Um trajeto de 1,5 quilômetro de asfalto novinho no Trecho Sul do Rodoanel virou, na última semana, uma espécie de autódromo. O objetivo foi possibilitar a convidados da Audi testar o mais novo lançamento da marca no país, o sedã A6, em provas de aceleração, slalom e teste do sistema ABS (antitravamento) dos freios.Tudo orientado por pilotos da Stock Car, maior categoria do automobilismo brasileiro, como Giuliano Losacco e Beto Gresse. Não bastasse toda a emoção de acelerar o modelo em uma pista fechada, com toda a segurança e sem radares de velocidade, os convidados eram recebidos de uma forma pra lá de original. Para começar, eles se reuniam na clínica de golfe Onne Unigolf, em Pinheiros.
De lá os grupos – dos quais a reportagem de Interpress Motor fez parte – eram levados para um helicóptero (havia três à disposição) que os transportavam da zona oeste de São Paulo até a cidade de Mauá, na Grande São Paulo. Além do prazer de ver a cidade do alto, não há nada mais gratificante do que fazer o trajeto entre a zona oeste e Mauá em apenas 15 minutos...Conosco no helicóptero estava o presidente da Audi Brasil, Paulo Kakinoff, que pouco antes havia explicado o tripé em que a marca se apoia em sua nova fase no país: sofisticação, inovação tecnológica e performance. "A Audi é hoje a antítese do fenômeno do veículo militar. Hoje é um desconforto andar com carrões que fazem um quilômetro por litro", afirmou Kakinoff. Ou seja, o bom desempenho é alcançado com um motor potente sim, mas com eficiência que demonstre respeito ao meio ambiente – para se ter uma ideia, o A6 pesa apenas 1.700 kg, extremamente leve para seu segmento.

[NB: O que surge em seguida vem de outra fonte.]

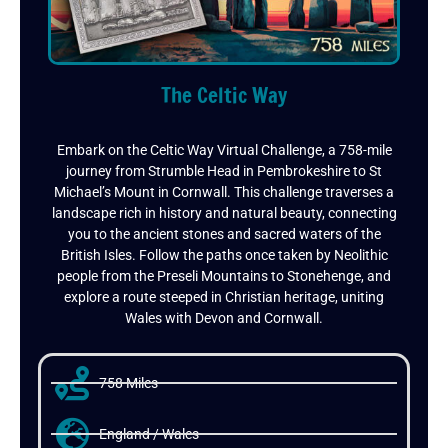
The Celtic Way
Embark on the Celtic Way Virtual Challenge, a 758-mile
journey from Strumble Head in Pembrokeshire to St
Michael’s Mount in Cornwall. This challenge traverses a
landscape rich in history and natural beauty, connecting
you to the ancient stones and sacred waters of the
British Isles. Follow the paths once taken by Neolithic
people from the Preseli Mountains to Stonehenge, and
explore a route steeped in Christian heritage, uniting
Wales with Devon and Cornwall.
758 Miles
England / Wales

Nas voltas que demos na pista de "asfalto perfeito" preparada pela Audi, foi possível testar em toda a plenitude o motor 3.0 TFSI V6 (seis cilindros em "V") de 290 cv (cavalos) e câmbio Tiptronic de seis velocidades, capaz de acelerar de 0 a 100 km/h em 5,9 segundos (a velocidade máxima é limitada em 250 km/h). "A ideia é mostrar a tecnologia do conjunto", observa o executivo.Para tornar a brincadeira mais interessante, os convidados disputavam entre si quem fazia a melhor aceleração de 0 a 100 km/h e o slalom no menor tempo possível. Entre as regras, devidamente fiscalizadas pelos pilotos, estava utilizar o câmbio sequencial com trocas por borboletas no volante.
Era uma forma, digamos, de dificultar a prova e reconhecer o mérito dos que têm maior sensibilidade para saber a hora certa de trocar as marchas. "Se deixássemos no modo automático, os tempos ficariam muito próximos", diz Kakinoff, atestando a eficiência da transmissão.
O vencedor de cada etapa (foram três dias de provas, com uma turma de manhã e outra à tarde) ganhou um celular Sony Ericsson Xperia X1 prata, que não está à venda no Brasil. A Audi não divulgou as cifras da ação de marketing. Percebe-se, no entanto, que a marca alemã não pretende economizar em criatividade para causar impacto com iniciativas como essa.